Task prompt: Among the entries below, how many lines have the string "Janelle" in them? Only the number should be given.
◇ ◇ ◇ ◇ ◇
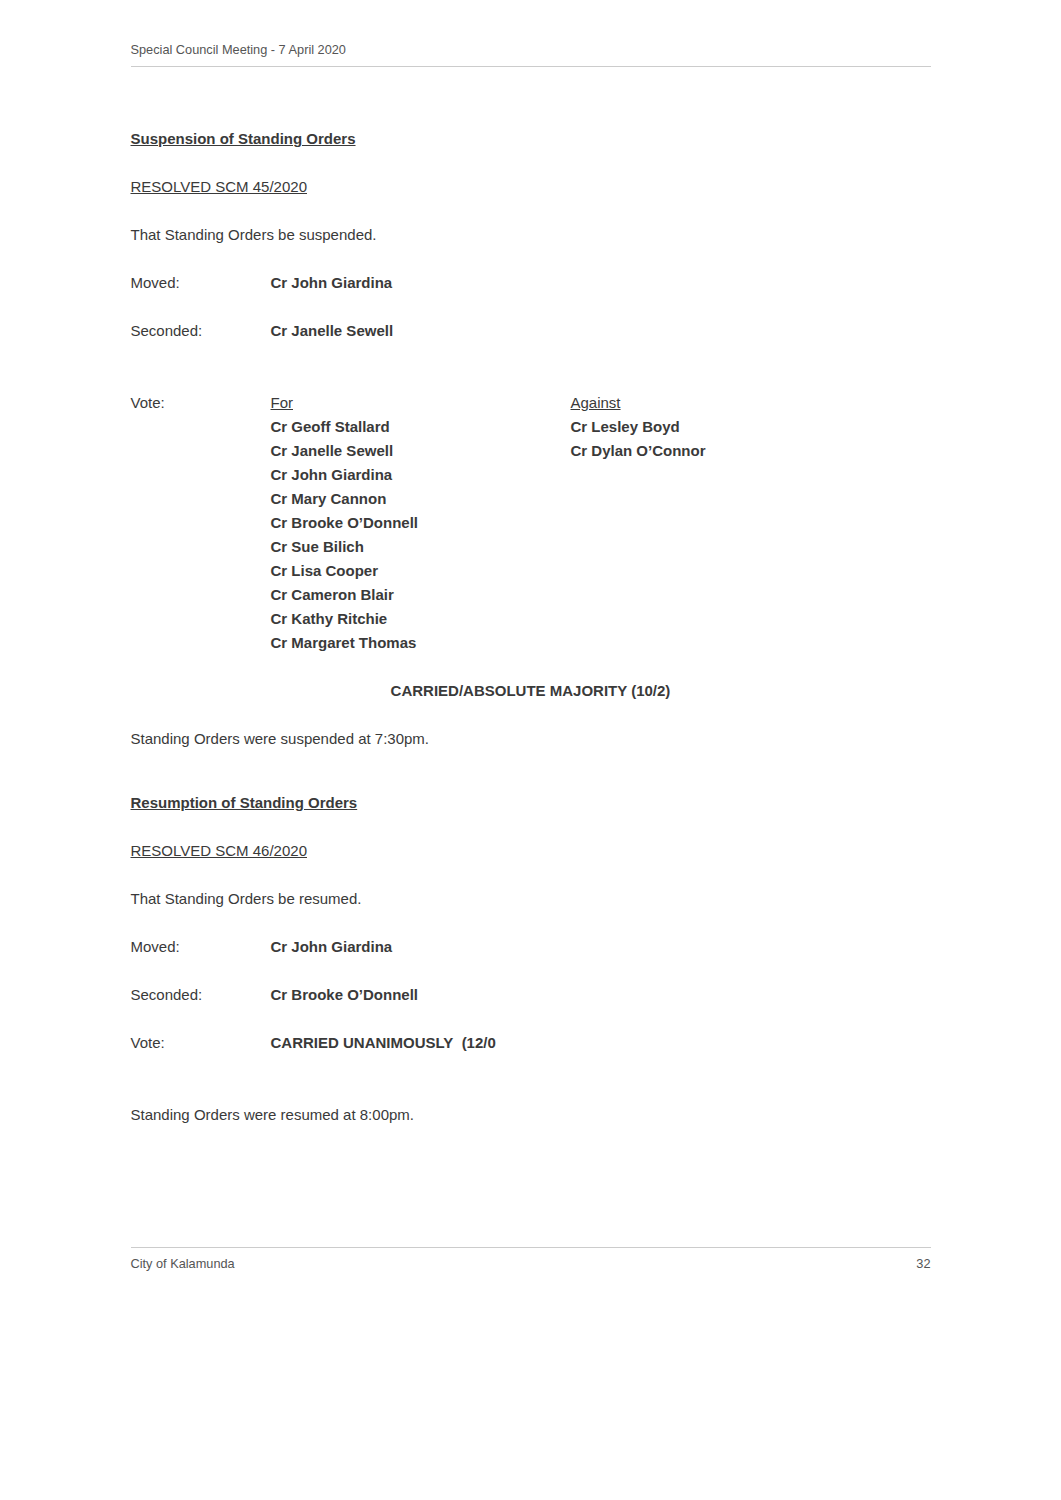Special Council Meeting - 7 April 2020
Suspension of Standing Orders
RESOLVED SCM 45/2020
That Standing Orders be suspended.
| Moved: | Cr John Giardina |
| Seconded: | Cr Janelle Sewell |
| Vote: | For Cr Geoff Stallard Cr Janelle Sewell Cr John Giardina Cr Mary Cannon Cr Brooke O’Donnell Cr Sue Bilich Cr Lisa Cooper Cr Cameron Blair Cr Kathy Ritchie Cr Margaret Thomas | Against Cr Lesley Boyd Cr Dylan O’Connor |
CARRIED/ABSOLUTE MAJORITY (10/2)
Standing Orders were suspended at 7:30pm.
Resumption of Standing Orders
RESOLVED SCM 46/2020
That Standing Orders be resumed.
| Moved: | Cr John Giardina |
| Seconded: | Cr Brooke O’Donnell |
| Vote: | CARRIED UNANIMOUSLY (12/0 |
Standing Orders were resumed at 8:00pm.
City of Kalamunda 32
◇ ◇ ◇ ◇ ◇
Exercise output: 2